# WHAT THE TASK REQUIRES
Copy the lines below word for word, without the pictures.
+++ RECORD EXCERPTS
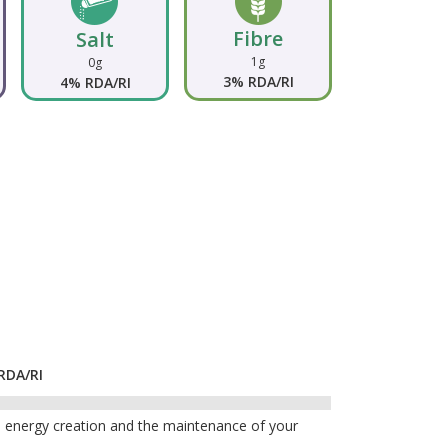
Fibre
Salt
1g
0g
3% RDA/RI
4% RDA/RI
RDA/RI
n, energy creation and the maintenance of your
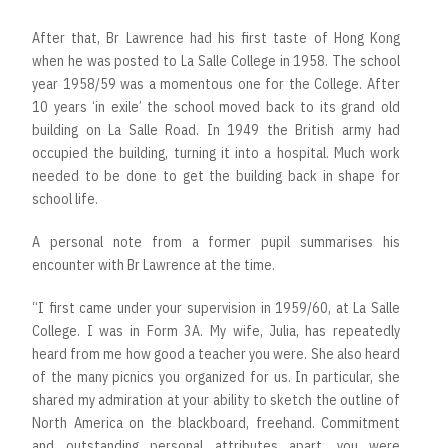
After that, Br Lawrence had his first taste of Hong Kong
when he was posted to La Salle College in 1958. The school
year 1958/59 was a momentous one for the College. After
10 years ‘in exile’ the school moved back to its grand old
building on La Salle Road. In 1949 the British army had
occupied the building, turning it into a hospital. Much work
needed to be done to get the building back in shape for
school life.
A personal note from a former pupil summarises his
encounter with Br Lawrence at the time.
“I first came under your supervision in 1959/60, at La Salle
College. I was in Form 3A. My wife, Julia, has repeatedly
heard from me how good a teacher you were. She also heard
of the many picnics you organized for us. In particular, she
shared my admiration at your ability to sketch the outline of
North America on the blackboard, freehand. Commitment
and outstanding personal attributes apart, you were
++++++
# EXPECTED OUTPUT
Fibre
Salt
1g
0g
3% RDA/RI
4% RDA/RI
RDA/RI
n, energy creation and the maintenance of your
After that, Br Lawrence had his first taste of Hong Kong
when he was posted to La Salle College in 1958. The school
year 1958/59 was a momentous one for the College. After
10 years ‘in exile’ the school moved back to its grand old
building on La Salle Road. In 1949 the British army had
occupied the building, turning it into a hospital. Much work
needed to be done to get the building back in shape for
school life.
A personal note from a former pupil summarises his
encounter with Br Lawrence at the time.
“I first came under your supervision in 1959/60, at La Salle
College. I was in Form 3A. My wife, Julia, has repeatedly
heard from me how good a teacher you were. She also heard
of the many picnics you organized for us. In particular, she
shared my admiration at your ability to sketch the outline of
North America on the blackboard, freehand. Commitment
and outstanding personal attributes apart, you were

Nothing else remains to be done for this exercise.